Well, it's a "display thing" as much as any SELECT statement
(especially via psql) is a "display thing". It's more like "I want
all 127 columns, except the giant ::xml column, and I'm too lazy to
type each column name out by hand".

> Or does this have impact for things such as COUNT(*) vs COUNT(1)?

If it does, it's broken.

> Is it "like a view, but on the fly"?

Naw, it's just short-hand for omitting columns from the output target
list. As I'm envisioning the feature, it would be SQL-level syntax,
so you could bake it into a view, but...

> 1) Not standards compliant,

Sure, no doubt. I think the "::typename" syntax is not standards
compliant either, and I bet I'm not the only Postgres user to use that
every day. But I secretly tend to agree, I wouldn't necessarily want
to use this in production/application code.

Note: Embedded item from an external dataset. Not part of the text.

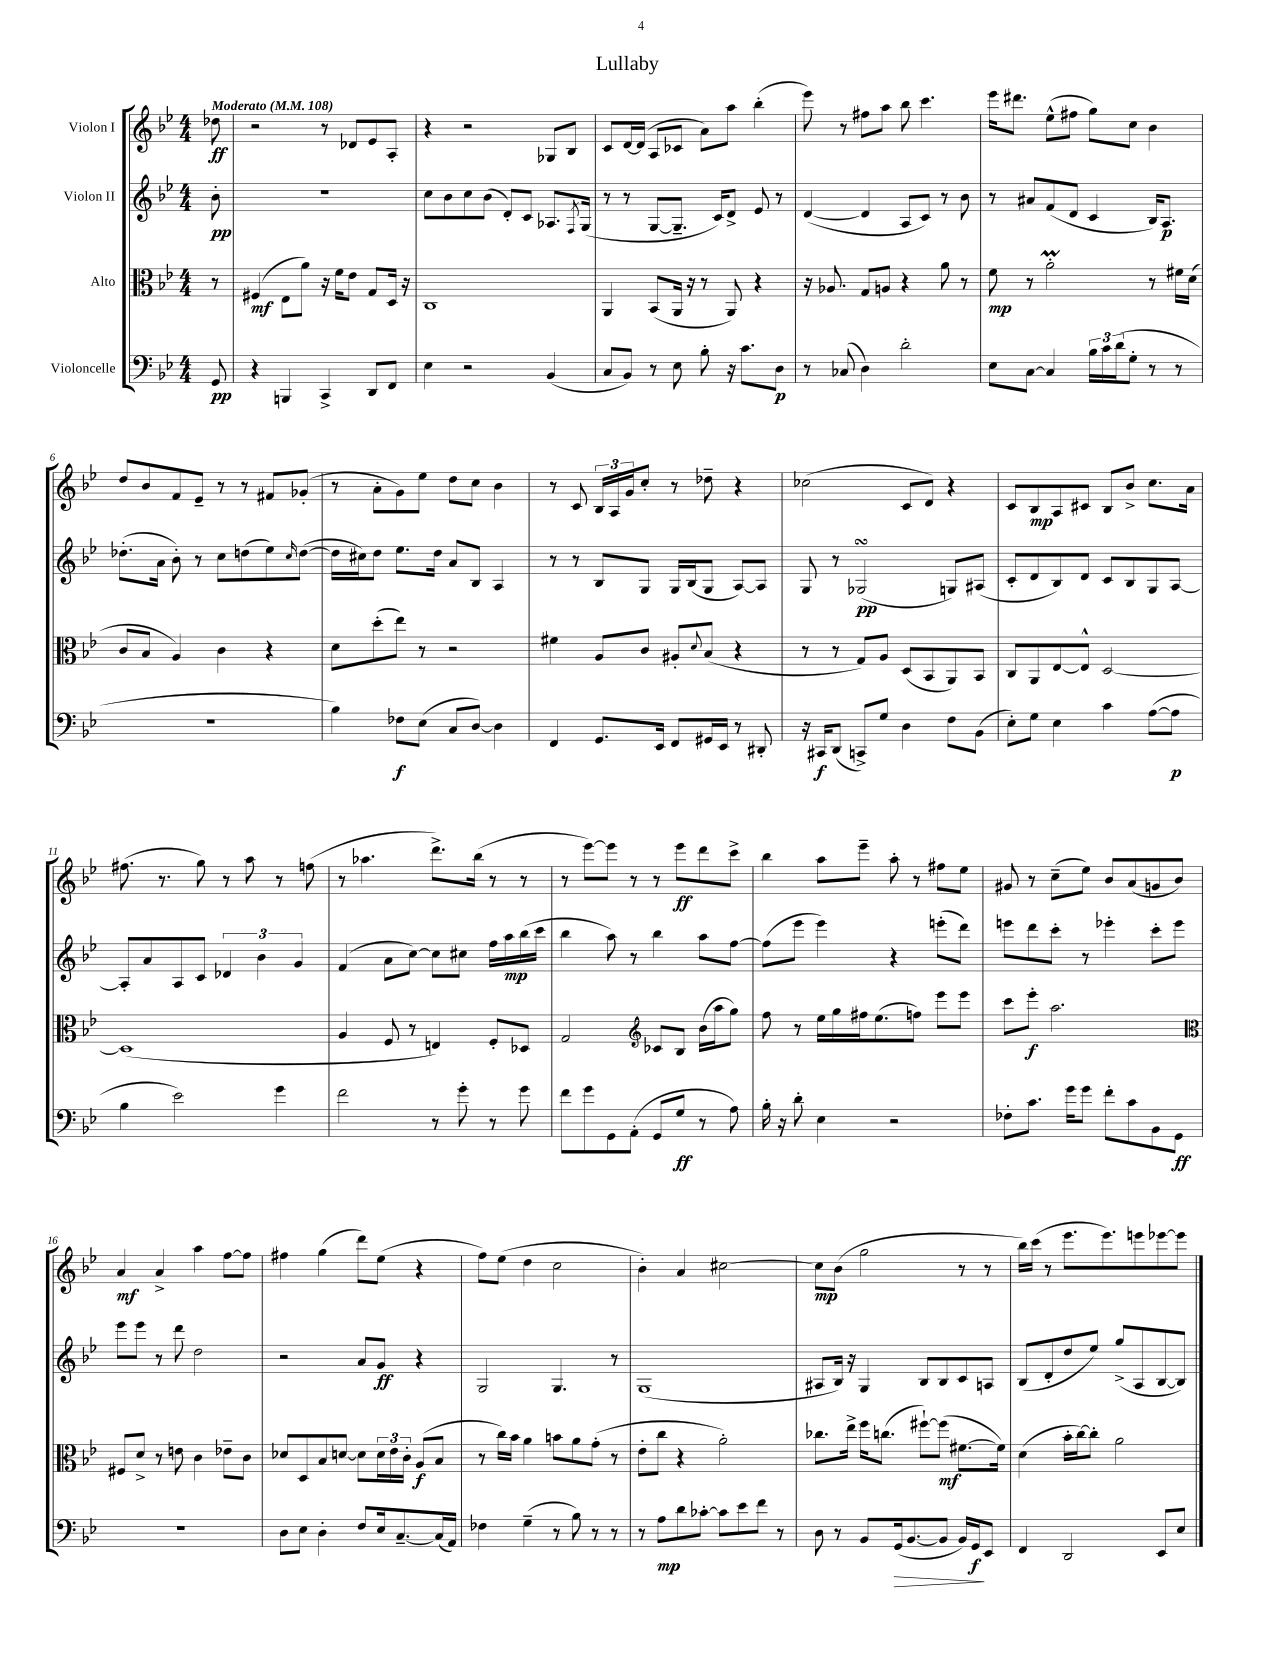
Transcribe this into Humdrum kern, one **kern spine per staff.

> 2) Not deterministic (i.e. a database change might cause my code to break),

Okay, I'm inventing a use-case here, but say you have a "users" table
with various bits of metadata about the user, including password.
Maybe, regardless of database changes, you never want the password
column returned: SELECT * EXCLUDING (password) FROM tbl_users;

Changes of omission can break your code just as easily.

> 3) Working around a problem that maybe shouldn't exist in the first place? It's
> a like buying a rug, so that nobody sees the scratches on the floor.

Sometimes, rugs are cheaper than new floors.